Historical information is best obtained by a series of specific questions. Did this part of your body bother you in the days and weeks before this injury? Do you recall ever injuring or requiring medical treatment for this part of your body before? If so, approximately when and when did it resolve?
If you report “No prior related injuries or treatment,” and the opposing attorney digs up a record of related treatment your patient had forgotten, your patient’s credibility will be cast in doubt. It would be safer to report, “Patient does not recall any prior related injuries or treatment” or “Patient had no related medical complaints at the time of the injury.”
There’s a strong chance you will not know or be able to learn your patient’s relevant medical history at the first visit. Your patient’s pain and need for immediate medical care may be so emergent that an exploration of prior related medical history would not be appropriate or fruitful. If so, a notation to this effect would be useful.
How the Injury Occurred
How was your patient injured? This would be best stated in general terms to avoid misinterpretation and misuse. Unless you witnessed the incident, you are not in a position to detail the circumstances of the injury. The trauma of the injury may have affected your patient’s ability to recount with accuracy the details of the incident.
So, the safest course is not to record in medical records details like “Patient injured when rear ended by drunk going 65 miles per hour.” The speed and state of intoxication of the person who rear ended your patient are facts which may later be proven to differ with your patient’s impressions at the time he/she is first treated. The risk is the opposing attorney turning it into an inconsistency, which could jeopardize your patient’s credibility, or an inconsistency which could also jeopardize your credibility and the usefulness of your medical reports and opinions.
A good rule of thumb: don’t write it if you can’t defend it on cross-examination.
At the time of your patient’s final examination, you will release him or her and be in a position to write a closing report. If your patient has recovered from his/her injuries to the point of no longer needing treatment, you may feel there is no more to say than that the patient is better. Please take a few minutes to summarize the course of treatment and the effects of the injury. A closing report, which addresses these items will help your patient, and it will help you avoid the need for letters, additional consults and depositions with lawyers.

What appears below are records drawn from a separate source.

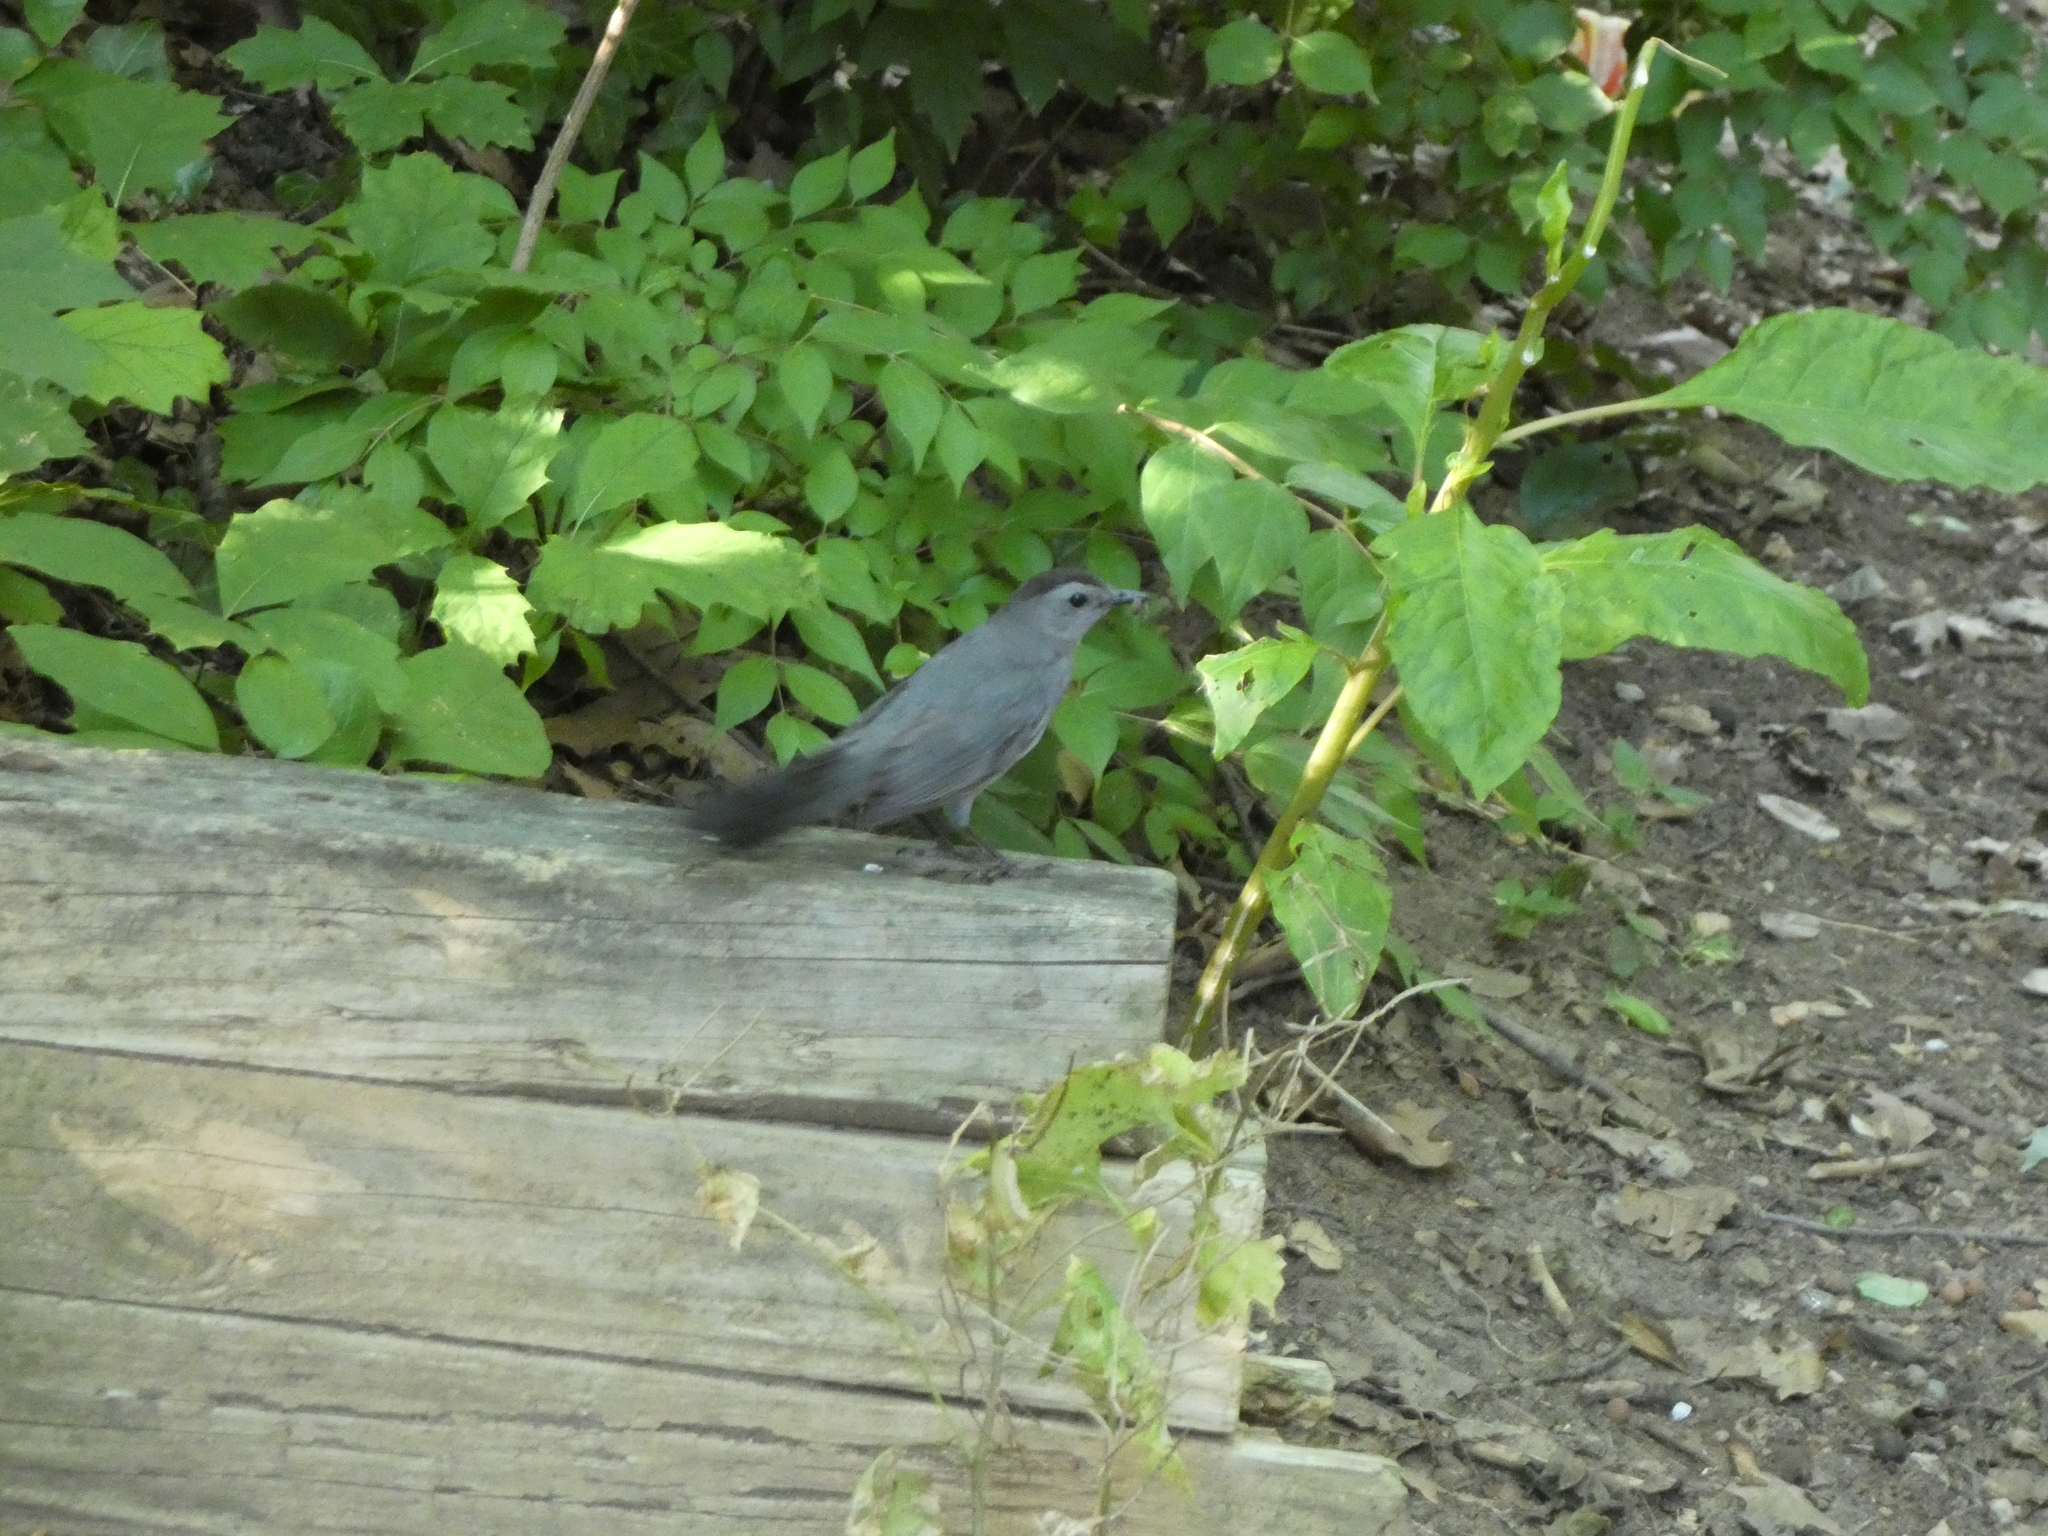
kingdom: Animalia
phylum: Chordata
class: Aves
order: Passeriformes
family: Mimidae
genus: Dumetella
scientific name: Dumetella carolinensis
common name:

At the completion of treatment your closing report should address the following areas, especially if they were not covered in your chart notes:
- The medical care given and why it was reasonable and necessitated by the accident injury trauma.
- Physical limitations and restrictions imposed by the injury. Often these are not addressed unless the patient asks for an “off-work” slip. However, even patients who were not working at the time of the injury will need medical documentation of how long and in what way they were put out of commission. What functional capacity restrictions and limitations were imposed by the injury and during the recovery period?
- What are the residual effects of the injury? What functional capacity restrictions or limitations resulting from the injury persist even though the patient is medically stationary? Are they permanent? If not, how long will they persist? Is there residual pain? Will follow up medical care or palliative care or treatment of any sort be needed or desired? Will any problems develop in the future resulting from or accelerated by this injury or these injuries? In short, what is your long-term prognosis?
We hope your awareness of your “audience” – those who will be looking to your records as critical evidence – will help you draft your first and closing reports in a manner which avoids misinterpretation, misuse and time-consuming follow-up questioning, and best serves your patients’ needs.